2.6.2 Proactively Replacing a Storage Device

You may need to proactively replace a storage device that has not failed.

For example, you may choose to replace a device after Exadata detects a temporary performance anomaly (temporary confinement), or you may need to replace a functioning device for any other reason.

The following steps outline the procedure to proactively replace a storage device:

  1. Prepare the storage device for replacement.

    Use the CELLCLI ALTER PHYSICALDISK command to prepare the system for replacement of the specified storage device. You can choose whether or not to maintain redundancy throughout the device replacement process.

    • If you maintain redundancy throughout the device replacement process, Exascale moves data off any affected pool disk and rebalances the associated storage pool. This option is generally recommended and provides the best protection from any other failure that could occur while replacing the device. However, it comes with the cost of moving the affected data and rebalancing the storage pool.

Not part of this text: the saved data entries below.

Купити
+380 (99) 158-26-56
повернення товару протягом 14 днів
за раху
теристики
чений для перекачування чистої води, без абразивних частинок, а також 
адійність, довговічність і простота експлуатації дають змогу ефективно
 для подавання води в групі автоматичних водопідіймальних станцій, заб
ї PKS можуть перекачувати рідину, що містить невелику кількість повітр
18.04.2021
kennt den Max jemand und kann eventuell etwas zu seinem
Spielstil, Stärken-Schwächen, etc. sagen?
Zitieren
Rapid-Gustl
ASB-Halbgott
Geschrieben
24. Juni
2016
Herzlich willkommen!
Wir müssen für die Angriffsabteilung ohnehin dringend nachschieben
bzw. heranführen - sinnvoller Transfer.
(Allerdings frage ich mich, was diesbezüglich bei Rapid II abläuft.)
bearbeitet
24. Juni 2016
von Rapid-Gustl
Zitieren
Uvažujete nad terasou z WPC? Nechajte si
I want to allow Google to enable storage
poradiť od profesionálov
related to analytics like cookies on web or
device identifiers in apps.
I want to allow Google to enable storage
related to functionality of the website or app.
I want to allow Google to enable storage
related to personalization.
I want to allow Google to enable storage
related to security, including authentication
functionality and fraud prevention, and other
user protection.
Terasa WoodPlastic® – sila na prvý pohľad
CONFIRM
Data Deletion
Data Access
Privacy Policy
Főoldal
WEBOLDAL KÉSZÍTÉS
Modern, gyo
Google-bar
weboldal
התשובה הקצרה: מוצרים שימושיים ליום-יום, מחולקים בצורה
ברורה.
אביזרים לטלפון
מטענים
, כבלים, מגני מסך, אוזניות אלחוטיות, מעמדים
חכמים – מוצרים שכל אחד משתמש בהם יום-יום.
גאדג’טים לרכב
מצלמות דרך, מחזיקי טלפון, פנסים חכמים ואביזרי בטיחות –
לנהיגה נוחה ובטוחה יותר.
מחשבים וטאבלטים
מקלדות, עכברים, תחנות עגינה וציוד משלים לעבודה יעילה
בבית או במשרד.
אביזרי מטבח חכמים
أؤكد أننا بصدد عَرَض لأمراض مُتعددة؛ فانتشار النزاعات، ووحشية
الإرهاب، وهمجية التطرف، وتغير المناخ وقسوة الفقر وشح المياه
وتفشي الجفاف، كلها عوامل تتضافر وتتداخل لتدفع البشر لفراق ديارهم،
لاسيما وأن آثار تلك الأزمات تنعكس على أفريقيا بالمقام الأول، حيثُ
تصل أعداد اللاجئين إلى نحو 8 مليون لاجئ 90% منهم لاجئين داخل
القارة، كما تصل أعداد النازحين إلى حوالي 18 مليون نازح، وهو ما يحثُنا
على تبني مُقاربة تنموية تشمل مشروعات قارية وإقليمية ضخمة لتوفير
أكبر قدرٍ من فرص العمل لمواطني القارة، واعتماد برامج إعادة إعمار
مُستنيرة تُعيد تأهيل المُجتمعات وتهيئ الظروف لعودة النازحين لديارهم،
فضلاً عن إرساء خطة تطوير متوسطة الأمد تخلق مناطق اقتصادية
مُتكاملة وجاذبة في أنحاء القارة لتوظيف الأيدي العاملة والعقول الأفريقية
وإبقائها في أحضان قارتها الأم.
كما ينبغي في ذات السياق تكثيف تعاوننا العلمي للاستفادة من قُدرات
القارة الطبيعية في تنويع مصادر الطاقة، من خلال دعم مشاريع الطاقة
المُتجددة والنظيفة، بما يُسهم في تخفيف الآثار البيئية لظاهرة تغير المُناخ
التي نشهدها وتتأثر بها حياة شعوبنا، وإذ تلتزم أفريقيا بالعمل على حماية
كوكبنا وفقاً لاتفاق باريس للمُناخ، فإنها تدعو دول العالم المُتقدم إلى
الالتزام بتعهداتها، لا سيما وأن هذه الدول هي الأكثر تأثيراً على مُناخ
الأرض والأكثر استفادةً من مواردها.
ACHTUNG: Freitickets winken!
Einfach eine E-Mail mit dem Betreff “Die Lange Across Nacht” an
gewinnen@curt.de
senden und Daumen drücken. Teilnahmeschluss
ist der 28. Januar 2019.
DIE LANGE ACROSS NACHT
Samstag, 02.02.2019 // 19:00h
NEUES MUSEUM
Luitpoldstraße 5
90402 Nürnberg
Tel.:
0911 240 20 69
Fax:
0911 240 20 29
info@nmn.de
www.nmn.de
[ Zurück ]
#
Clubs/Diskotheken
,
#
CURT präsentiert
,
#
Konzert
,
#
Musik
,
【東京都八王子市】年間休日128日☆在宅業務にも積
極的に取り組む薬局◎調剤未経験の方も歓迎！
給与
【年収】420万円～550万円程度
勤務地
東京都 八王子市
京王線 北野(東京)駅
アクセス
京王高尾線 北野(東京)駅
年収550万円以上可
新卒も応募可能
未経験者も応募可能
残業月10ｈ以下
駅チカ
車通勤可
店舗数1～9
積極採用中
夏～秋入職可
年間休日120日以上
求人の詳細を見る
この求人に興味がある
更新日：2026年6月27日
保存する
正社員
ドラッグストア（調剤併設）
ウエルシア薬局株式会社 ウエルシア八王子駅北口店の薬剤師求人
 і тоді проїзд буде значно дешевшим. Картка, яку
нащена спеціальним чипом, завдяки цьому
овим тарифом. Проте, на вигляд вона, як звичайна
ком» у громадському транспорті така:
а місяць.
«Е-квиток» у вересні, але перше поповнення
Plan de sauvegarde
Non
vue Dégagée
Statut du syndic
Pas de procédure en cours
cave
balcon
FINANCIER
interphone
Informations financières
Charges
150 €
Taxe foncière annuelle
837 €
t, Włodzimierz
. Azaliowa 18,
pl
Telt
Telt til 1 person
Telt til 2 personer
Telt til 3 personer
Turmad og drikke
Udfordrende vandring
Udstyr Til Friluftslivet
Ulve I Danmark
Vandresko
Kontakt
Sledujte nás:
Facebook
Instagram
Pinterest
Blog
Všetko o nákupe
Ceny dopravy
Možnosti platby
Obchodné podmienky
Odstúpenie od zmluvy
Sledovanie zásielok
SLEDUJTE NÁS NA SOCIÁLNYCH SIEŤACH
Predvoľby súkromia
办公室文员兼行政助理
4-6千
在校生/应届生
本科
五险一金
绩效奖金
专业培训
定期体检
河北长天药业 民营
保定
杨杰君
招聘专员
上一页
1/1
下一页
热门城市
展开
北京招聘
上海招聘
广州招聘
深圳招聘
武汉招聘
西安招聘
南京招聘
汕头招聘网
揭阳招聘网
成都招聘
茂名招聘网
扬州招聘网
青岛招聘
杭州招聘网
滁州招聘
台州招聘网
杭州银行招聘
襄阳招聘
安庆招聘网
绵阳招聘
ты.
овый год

      To choose this option, add the MAINTAIN REDUNDANCY clause to the ALTER PHYSICALDISK ... DROP FOR REPLACEMENT command. For example, you can use the following command to prepare storage device 0:5 for replacement while maintaining redundancy:

      CellCLI> alter physicaldisk 0:5 drop for replacement maintain redundancy
    • If you choose not to maintain redundancy throughout the device replacement process, Exascale only performs a quick redundancy check before the device is taken offline. The redundancy check ensures that another copy of data is available for any affected pool disk. This option allows for quicker device replacement using reduced redundancy. However, it comes with an increased risk of data loss or a storage pool outage if another failure occurs while replacing the device. Consequently, this option is only recommended where data loss can be tolerated (for example, a non-critical test system) or where the increased risk associated with reduced redundancy is mitigated by some other means (for example, the data is replicated using Oracle Data Guard).

      To choose this option, use the ALTER PHYSICALDISK ... DROP FOR REPLACEMENT command without the MAINTAIN REDUNDANCY clause. For example, you can use the following command to prepare storage device 0:5 for replacement without maintaining redundancy:

      CellCLI> alter physicaldisk 0:5 drop for replacement
  2. Ensure that the storage server Do Not Service LED is not lit.
  3. Ensure that the device is ready for removal.
    • If the failed device is a hard disk drive (HDD) or flash drive located in one of the hot-swappable drive bays in the front of the server, ensure that the blue OK to Remove LED on the device is lit before removing the device.

    • If the failed device is a hot-swappable flash card contained inside the server, ensure that the power LED on the flash card is not lit before removing the device. Starting with Exadata Storage Server X7-2, all storage server models contain hot-swappable flash cards.

  4. Remove the failed storage device and install the replacement.

    See the associated server hardware guide for additional details about physical hardware replacement.

  5. Wait for the server to recognize the replaced device.

    When you physically replace a hot-swappable storage device, it may take a few minutes for the server to recognize the new device.

  6. Confirm the status of the replacement device.

    Use the CELLCLI LIST PHYSICALDISK command to confirm that the status of the replacement device is normal.

    For example:

    CellCLI> list physicaldisk 0:5 detail
             name:                   0:5
             deviceName:             /dev/sdi
             diskType:               HardDisk
             enclosureDeviceId:      0
             luns:                   0_5
             makeModel:              "WDC W7222A520ORA022T"
             physicalFirmware:       A7B0
             physicalInsertTime:     2023-09-01T12:00:25-07:00
             physicalInterface:      sas
             physicalSerial:         75X8RD
             physicalSize:           20.009765625T
             slotNumber:             5
             status:                 normal
    
  7. Monitor the storage pool rebalance operation.

    After the storage device is replaced, the Exadata cell disks and grid disks that existed on the original device are re-created on the new device. If any grid disk is designated as an Exascale pool disk, it is added to the storage pool and the storage pool is automatically rebalanced.

    Use the ESCLI lsstoragepooloperation command to monitor the storage pool rebalance operation.

  8. Confirm that Exascale is using the replacement device.

    Use the ESCLI lspooldisk command and examine the status attribute.

    Initially, as the replacement device comes online, the pool disk status is briefly set to BEING ADDED. However, the status value transitions to ONLINE as Exascale reintegrates the replacement device.